__Reading text__.
* * * * *

Brendan Hannigan is cofounder and CEO of Sonrai Security and entrepreneur partner at Polaris Partners.  He is a former head of International Business Machines (IBM) Security Systems Division, chairman of Twistlock and CEO of Q1 Labs.  He is also an entrepreneur and an investor who focuses on security, cloud, and  software as a service (SaaS) startups.

Background 
Hannigan was born in Ireland where he finished a BSc in Computer Science at the University College at Dublin in 1987. At school, he became interested with FORTRAN programming on a VAX computer architecture and that started his interest and career in technology.

He immigrated to the United States in the early 1990s. He first lived in Boston, Massachusetts and secured employment at Motorola.

Career 
Hannigan started working in Ireland where he worked for Digital Equipment. His job at Digital involved writing terminal server and routing code. When he relocated to the U.S., he joined Motorola as a software engineer and subsequently Wellfleet Communications. He also worked for Forrester Research from 1996 to 2000 as Director of network research and implemented successful practices in the areas of enterprise networks, security technology, and product management.

Hannigan was, however, known as the President and CEO of Q1 Labs, which was acquired by IBM in 2011. The company, provided security intelligence software that analyzed and monitored events. In an interview, he said, "Our ideas are based on the simple realization that the perimeter protection paradigm that companies have relied on doesn't work in a world where the bad actors are so sophisticated. Built upon a foundation of intelligence, we must bring security closer to the data, person, and transaction.” The Q1 Labs' QRadar product was seen as compatible with IBM's existing products and central to its security strategy, hence the acquisition.

* * * * *

__Problems and tasks__.
1: Do these statements agree with the profile of Brendan Hannigan? Answer yes or no for each, and quote the exact words from the profile that decide it. (a) Hannigan finished his computer science degree at University College Dublin in 1987. (b) After moving to the United States, Hannigan first lived in New York. (c) Q1 Labs was bought by IBM in 2011.
2: Carry on writing the profile of Brendan Hannigan from where it stops.
You won't need the records for anything here.

Saved data entries:
* * * * *

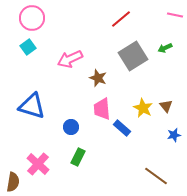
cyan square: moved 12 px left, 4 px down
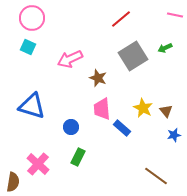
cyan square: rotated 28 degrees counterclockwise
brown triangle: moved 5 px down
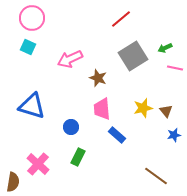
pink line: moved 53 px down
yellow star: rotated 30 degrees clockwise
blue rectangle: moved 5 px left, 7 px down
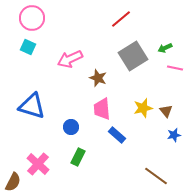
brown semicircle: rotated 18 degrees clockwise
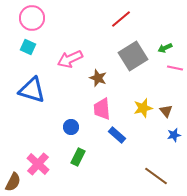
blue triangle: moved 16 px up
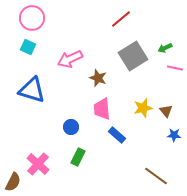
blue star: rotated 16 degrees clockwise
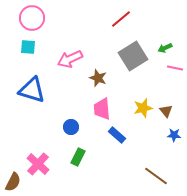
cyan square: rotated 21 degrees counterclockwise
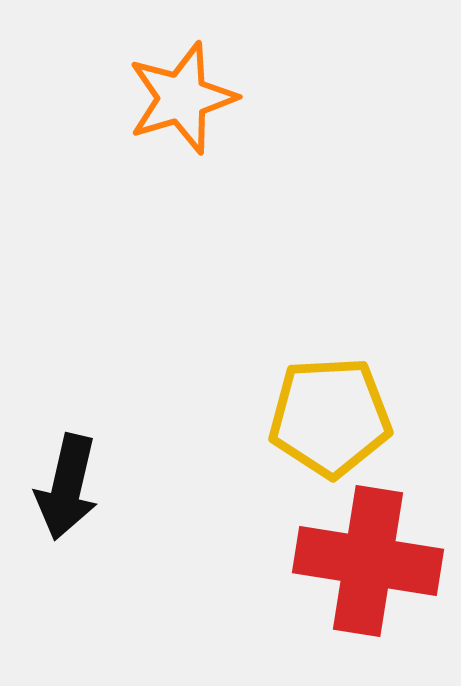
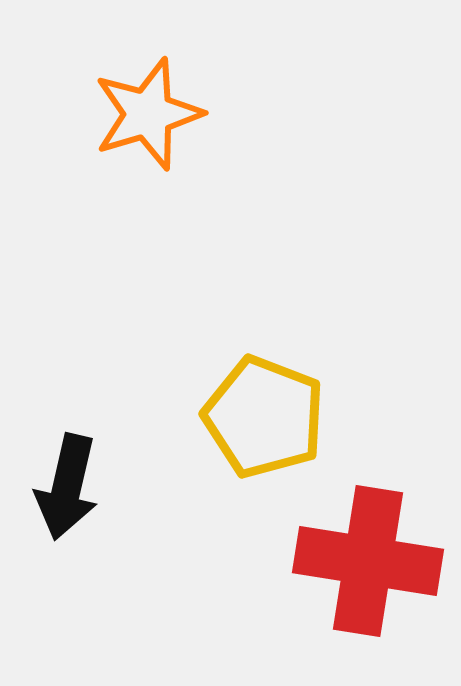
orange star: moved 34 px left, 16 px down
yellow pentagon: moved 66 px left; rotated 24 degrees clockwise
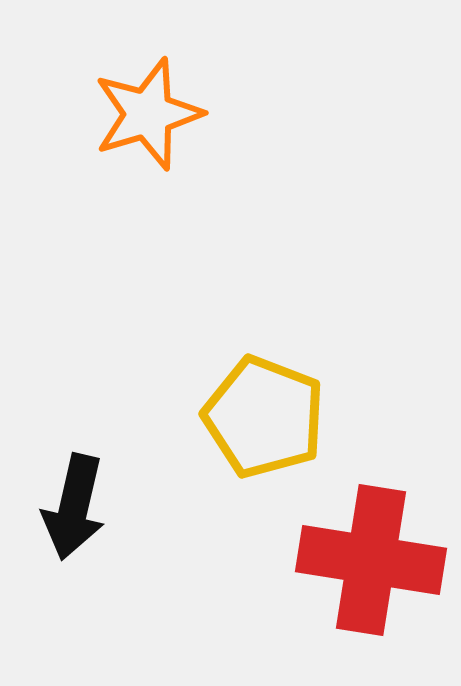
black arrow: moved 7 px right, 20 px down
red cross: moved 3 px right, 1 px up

* * * * *

__Answers given__.
1:
(a) Yes: "he finished a BSc in Computer Science at the University College at Dublin in 1987"
(b) No: "He first lived in Boston, Massachusetts"
(c) Yes: "which was acquired by IBM in 2011"

2:
When IBM acquired Q1 Labs, the company created a new division, IBM Security,  that focused on helping clients address security challenges. Q1 Labs formed the basis of this security division and Hannigan was tapped to lead it. According to Gartner, that division has established itself as the third largest enterprise security software company, and IDC lists Hannigan's group as a world leader in security services. IBM would later acquire startups that reinforced the division's range of security services.

Hannigan retired from IBM in 2016 after four years working for the company. He went on to co-found Sonrai Security.

Startup ventures 
In November 2016, Hannigan joined Polaris Partners as an entrepreneur partner and was involved in identifying tech startups for funding and founding. As with his experience at IBM, he focuses on cloud infrastructure and cybersecurity. Hannigan maintains that the business world is shifting from the traditional data center towards multiple cloud services. In 2019, he co-founded Sonrai Security, a startup that offers organizations better data security across multicloud deployments through a software-as-a-service product offering. Aside from being an investor, he also serves as the CEO of the startup, which was able to raise over $88 million.

References 

Living people
Year of birth missing (living people)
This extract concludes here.